With recurring droughts and increasing water shortages, wastewater is becoming an ever-more valuable resource. The main objectives of wastewater treatment are to protect the planet from harmful toxins and to restore our water supply.
Based in Renfrew, Ontario, Bishop Water Technologies (BWT) has partnered with Dr. Chris Weisener at the University of Windsor to understand and improve their environmentally-friendly treatment solution for wastewater. By characterizing the microbial ecosystem through genomic sampling, the team is working together to identify and quantify the microbes and to determine their activities in relation to nutrient removal from wastewater. BWT manufactures a novel microbe-based solution called BioCord which is a man-made, inert, polymer scaffold. It provides more surface area for nutrient cycling biofilm to develop, enabling the removal of nitrates and phosphates from wastewater, and reducing point source nutrient loads to the Great Lakes at a fraction of the cost and without any chemicals.

Reducing sulphur contamination in mining wastewaters


Sulfur-contaminated wastewater is a large global mining-related environmental liability.
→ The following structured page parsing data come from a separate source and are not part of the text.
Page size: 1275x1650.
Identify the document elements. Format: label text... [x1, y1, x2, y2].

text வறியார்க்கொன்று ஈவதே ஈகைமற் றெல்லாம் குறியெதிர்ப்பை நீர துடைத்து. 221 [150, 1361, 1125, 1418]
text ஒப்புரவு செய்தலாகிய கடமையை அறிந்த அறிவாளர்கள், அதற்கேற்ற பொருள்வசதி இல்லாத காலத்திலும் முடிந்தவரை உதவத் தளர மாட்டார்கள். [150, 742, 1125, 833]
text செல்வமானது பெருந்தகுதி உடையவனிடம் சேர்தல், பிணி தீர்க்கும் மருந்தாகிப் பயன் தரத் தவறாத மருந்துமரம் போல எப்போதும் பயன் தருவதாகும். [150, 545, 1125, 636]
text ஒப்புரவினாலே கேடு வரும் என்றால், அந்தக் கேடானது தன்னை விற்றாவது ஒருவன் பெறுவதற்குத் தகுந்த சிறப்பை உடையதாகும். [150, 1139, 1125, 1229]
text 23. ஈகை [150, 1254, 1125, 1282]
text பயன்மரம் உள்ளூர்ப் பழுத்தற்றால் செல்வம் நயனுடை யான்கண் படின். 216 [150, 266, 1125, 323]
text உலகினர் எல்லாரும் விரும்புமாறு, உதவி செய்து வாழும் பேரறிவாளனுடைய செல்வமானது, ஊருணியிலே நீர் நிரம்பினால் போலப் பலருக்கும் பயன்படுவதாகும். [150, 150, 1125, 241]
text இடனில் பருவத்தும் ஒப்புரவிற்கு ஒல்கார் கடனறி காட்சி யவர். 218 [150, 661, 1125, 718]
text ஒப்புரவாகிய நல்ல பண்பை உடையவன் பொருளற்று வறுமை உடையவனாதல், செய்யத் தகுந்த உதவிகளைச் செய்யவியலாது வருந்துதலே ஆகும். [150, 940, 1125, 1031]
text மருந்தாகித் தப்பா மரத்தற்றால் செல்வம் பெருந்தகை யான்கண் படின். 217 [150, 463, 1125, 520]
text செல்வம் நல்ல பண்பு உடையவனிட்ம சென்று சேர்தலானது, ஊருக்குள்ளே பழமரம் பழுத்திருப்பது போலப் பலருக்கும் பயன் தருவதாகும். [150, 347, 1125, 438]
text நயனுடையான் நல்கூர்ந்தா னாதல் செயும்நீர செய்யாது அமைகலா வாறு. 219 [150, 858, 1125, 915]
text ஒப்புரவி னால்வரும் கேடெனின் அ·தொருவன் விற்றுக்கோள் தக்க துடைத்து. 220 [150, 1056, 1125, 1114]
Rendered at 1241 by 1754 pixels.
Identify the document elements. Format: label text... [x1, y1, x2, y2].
Bacteria drive the key sulfur compound transformations responsible for water contamination, however little is known about how these bacteria affect the sulfur geochemistry in mining wastewater impoundments.
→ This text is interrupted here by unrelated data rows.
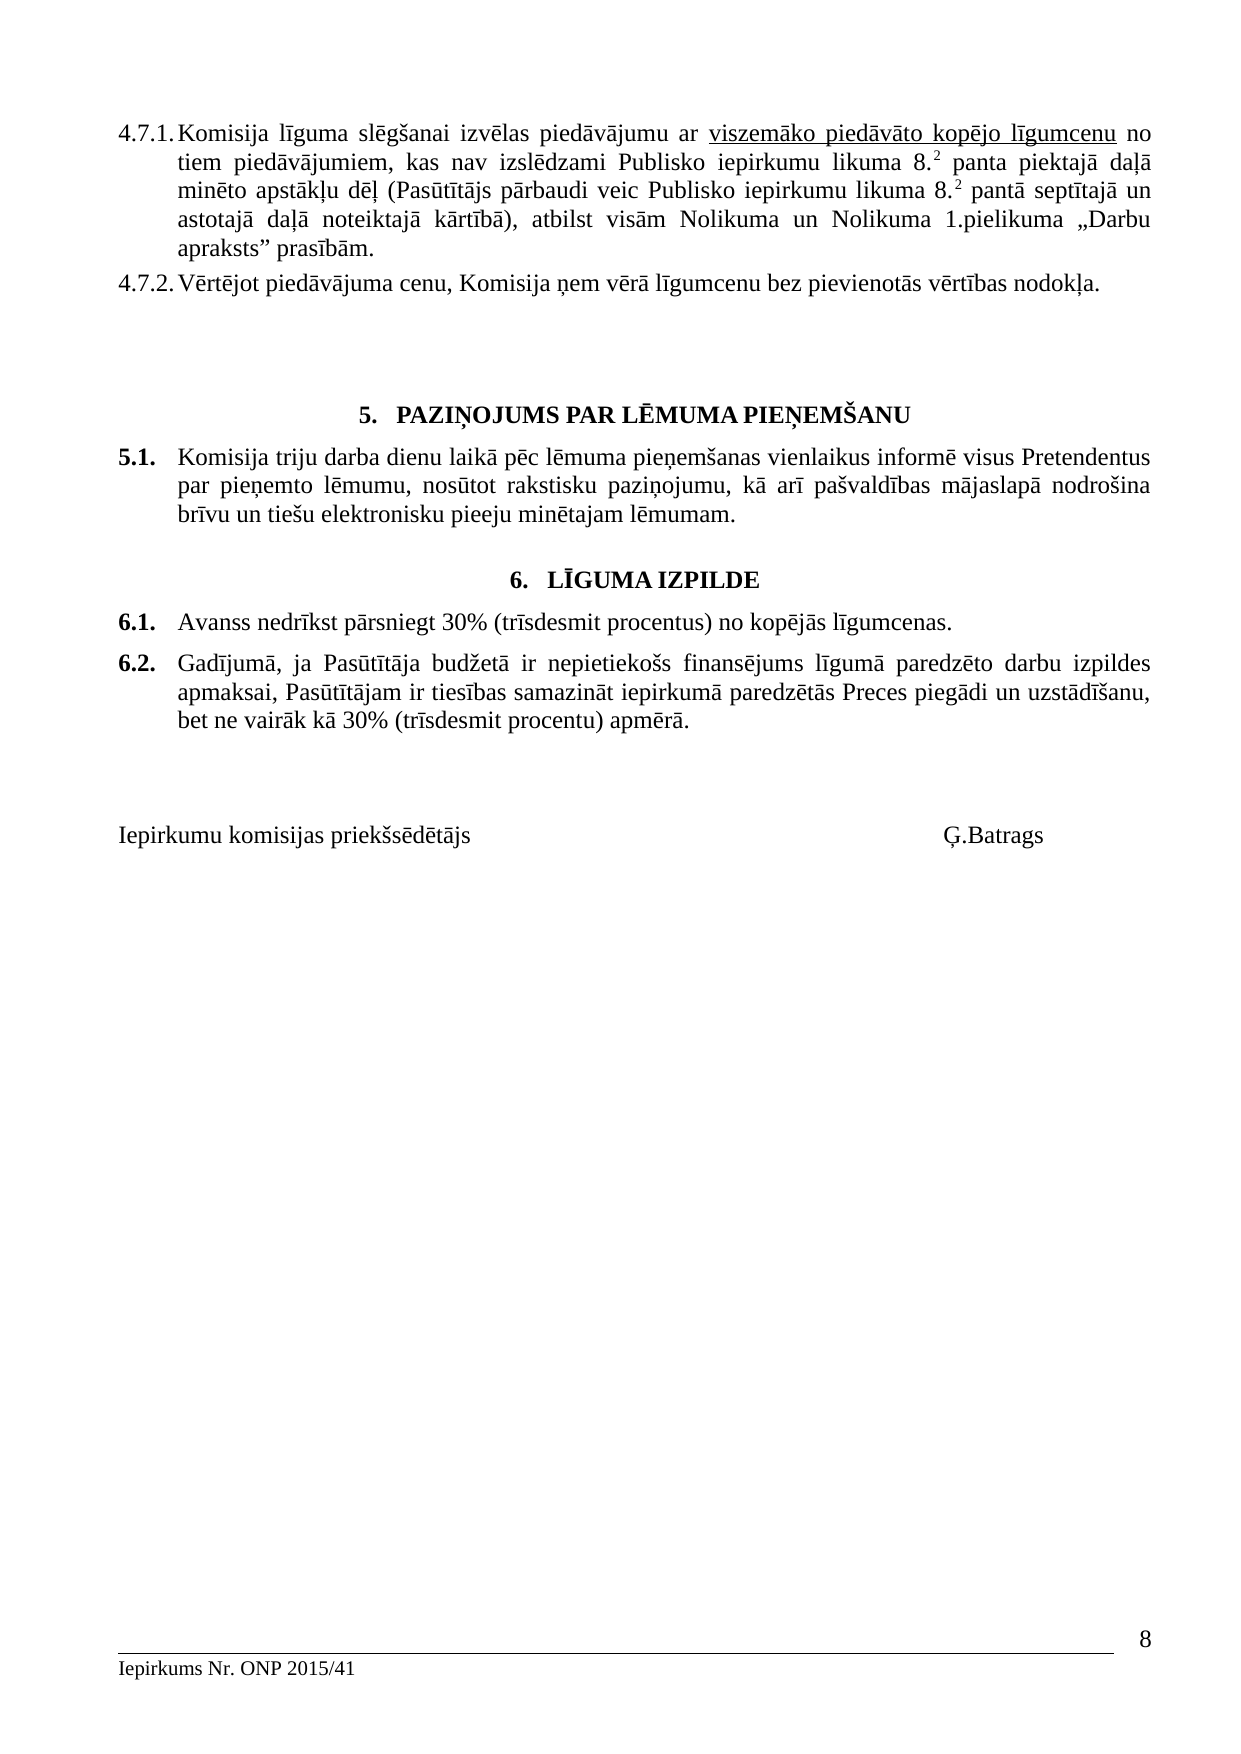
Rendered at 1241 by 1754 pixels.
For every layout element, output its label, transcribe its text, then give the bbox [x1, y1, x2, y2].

list Avanss nedrīkst pārsniegt 30% (trīsdesmit procentus) no kopējās līgumcenas. [118, 607, 1152, 636]
subtitle PAZIŅOJUMS PAR LĒMUMA PIEŅEMŠANU [118, 401, 1152, 429]
text Iepirkumu komisijas priekšsēdētājs Ģ.Batrags [118, 821, 1152, 849]
list Komisija līguma slēgšanai izvēlas piedāvājumu ar viszemāko piedāvāto kopējo līgumcenu no tiem piedāvājumiem, kas nav izslēdzami Publisko iepirkumu likuma 8.2 panta piektajā daļā minēto apstākļu dēļ (Pasūtītājs pārbaudi veic Publisko iepirkumu likuma 8.2 pantā septītajā un astotajā daļā noteiktajā kārtībā), atbilst visām Nolikuma un Nolikuma 1.pielikuma „Darbu apraksts” prasībām. [118, 118, 1152, 262]
list Gadījumā, ja Pasūtītāja budžetā ir nepietiekošs finansējums līgumā paredzēto darbu izpildes apmaksai, Pasūtītājam ir tiesības samazināt iepirkumā paredzētās Preces piegādi un uzstādīšanu, bet ne vairāk kā 30% (trīsdesmit procentu) apmērā. [118, 648, 1152, 734]
list Vērtējot piedāvājuma cenu, Komisija ņem vērā līgumcenu bez pievienotās vērtības nodokļa. [118, 268, 1152, 297]
list Komisija triju darba dienu laikā pēc lēmuma pieņemšanas vienlaikus informē visus Pretendentus par pieņemto lēmumu, nosūtot rakstisku paziņojumu, kā arī pašvaldības mājaslapā nodrošina brīvu un tiešu elektronisku pieeju minētajam lēmumam. [118, 442, 1152, 528]
subtitle LĪGUMA IZPILDE [118, 566, 1152, 594]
Consequently, these impoundments are viewed as a “black box.” With mines in every province and territory, and as pressures on Canada’s freshwater water supplies grow, there is an urgent need to gain greater understanding and develop sustainable approaches to the treatment of mining wastewaters.
An international team led by Dr. Lesley Warren at the University of Toronto and Dr. Jillian Banfield at the University of California, Berkeley is working to apply genomics, geochemistry, and modelling to mining wastewaters with the objective of developing innovative biological monitoring, management, and treatment tools for sulphur compounds in their wastewaters, as well as support science-informed, cost-benefit decision-making for the mining sector. This project, the first of its kind in Canada and possibly the world, involves three mining and two environmental consulting companies, as well as provincial and national sector industry associations and government.

Genomics is the most transformative technology of the 21st century. Recent advancements are accelerating our knowledge and the opportunity to develop sustainable solutions to protect and treat our waters, as well as innovative applications across all sectors of our bioeconomy to help move Canada towards a circular economy.